%%

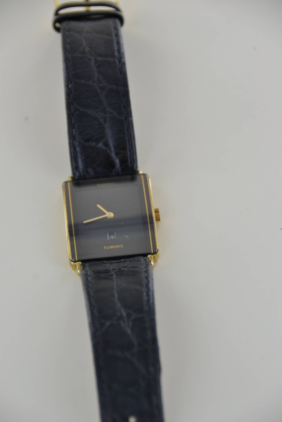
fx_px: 2731
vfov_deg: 8.9
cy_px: 211
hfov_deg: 5.9
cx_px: 141
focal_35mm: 232
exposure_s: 1/125
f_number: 8
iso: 400
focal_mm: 155
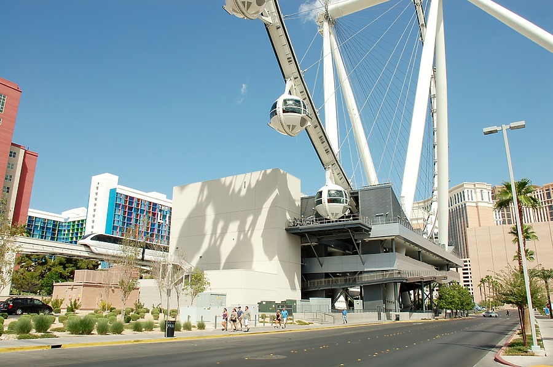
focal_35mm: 27
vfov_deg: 47.8
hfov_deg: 67.5
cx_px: 276
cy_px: 184
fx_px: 414
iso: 200
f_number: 10
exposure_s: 1/320
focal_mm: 18
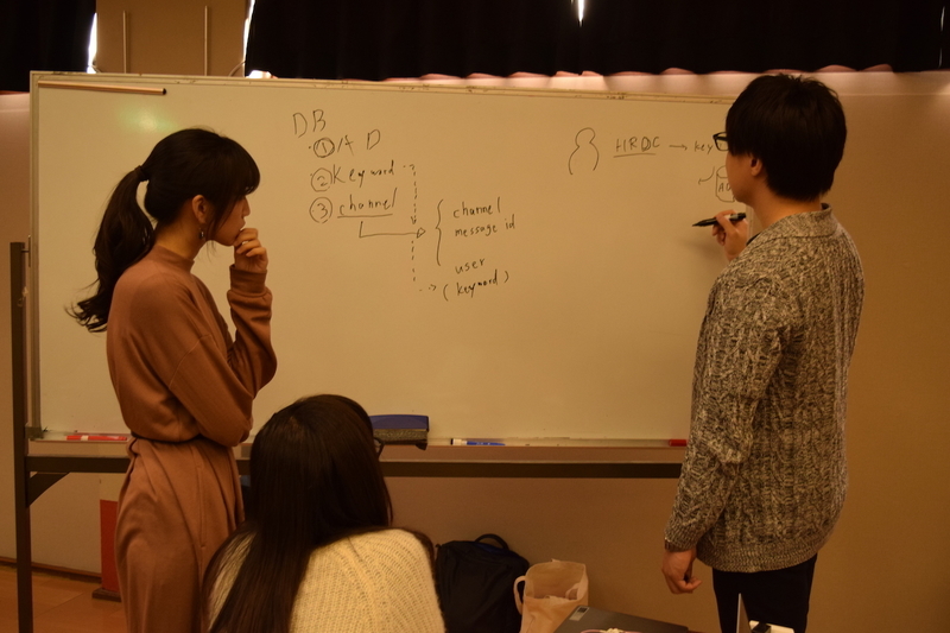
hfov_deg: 51.3
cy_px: 316
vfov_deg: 35.5
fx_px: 989
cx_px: 475
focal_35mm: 38
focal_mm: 25
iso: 1000
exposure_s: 1/40
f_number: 4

%%

→ YOUR OBJECTIVE:
Retype the entries above word for word, minus any images.

→ FINISHED EXERCISE:
fx_px: 2731
vfov_deg: 8.9
cy_px: 211
hfov_deg: 5.9
cx_px: 141
focal_35mm: 232
exposure_s: 1/125
f_number: 8
iso: 400
focal_mm: 155
focal_35mm: 27
vfov_deg: 47.8
hfov_deg: 67.5
cx_px: 276
cy_px: 184
fx_px: 414
iso: 200
f_number: 10
exposure_s: 1/320
focal_mm: 18
hfov_deg: 51.3
cy_px: 316
vfov_deg: 35.5
fx_px: 989
cx_px: 475
focal_35mm: 38
focal_mm: 25
iso: 1000
exposure_s: 1/40
f_number: 4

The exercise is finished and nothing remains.